Aufmerksame Wanderer sehen entlang des Lehrpfades immer wieder Überreste von altem Mauerwerk der einstigen Betriebsgebäude.

Da der Bergbau vor mehr als 200 Jahren eingestellt wurde, hat die Vegetation mittlerweile leider viele Anlagenreste und teile der Halden überwachsen. Andererseits ist es der Natur gelungen, die durch den Bergbau bedingten Flurschäden fast zur Gänze wieder zu beheben.

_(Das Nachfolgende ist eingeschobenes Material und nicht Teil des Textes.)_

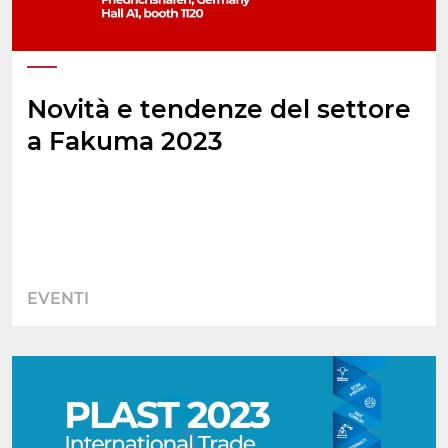
Novità e tendenze del settore
a Fakuma 2023
EVENTI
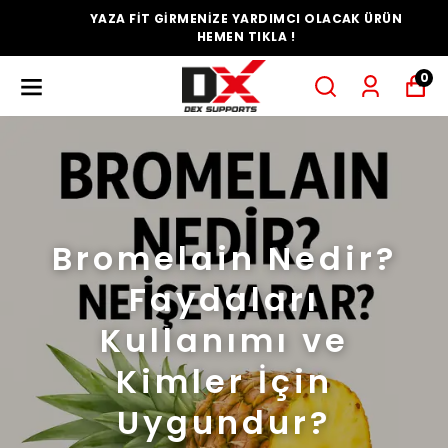
YAZA FİT GİRMENİZE YARDIMCI OLACAK ÜRÜN
HEMEN TIKLA !
0
Bromelain Nedir?
Faydaları
Kullanımı ve
Kimler İçin
Uygundur?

Da man für den Verhüttungsbetrieb und auch bei der Abbaumethode des Feuersetzens Unmengen von Holz benötigte, waren zur Zeit der Bergbautätigkeit die Berghänge rund um Ramingstein kahlgeschlagen. Glücklicherweise bedecken heute wieder dichte Wälder die einst so trostlose Umgebung. Durch das gesamte umliegende Gebiet zieht sich, teilweise nur wenige Meter unter dem Waldboden, ein stark verzweigtes System von Stollen und Schächten bis in eine Tiefe von 200 Metern.

  
Spuren im Berg

Die Länge des Altenberger Streckennetzes unter Tage beträgt mehrere Kilometer. Der Leopoldistollen, die Griengruben sowie die Weiswirthstollen waren einst wichtige Abbaulager. Über Jahrzehnte hinweg bekämpfte man das eindringende Wasser im Grubengebäude nur unzulänglich. 

Erst der Vortrieb eines "Wasserlösungsstollens" (Berghauptmann-Hoffungsstollen) ermöglichte eine wirkungsvolle Entwässerung. Markscheiderische Aufnahmen (Vermessungsarbeiten) im Jahr 1813 gelten als die letzten bergmännischen Tätigkeiten in diesem Bergbaurevier.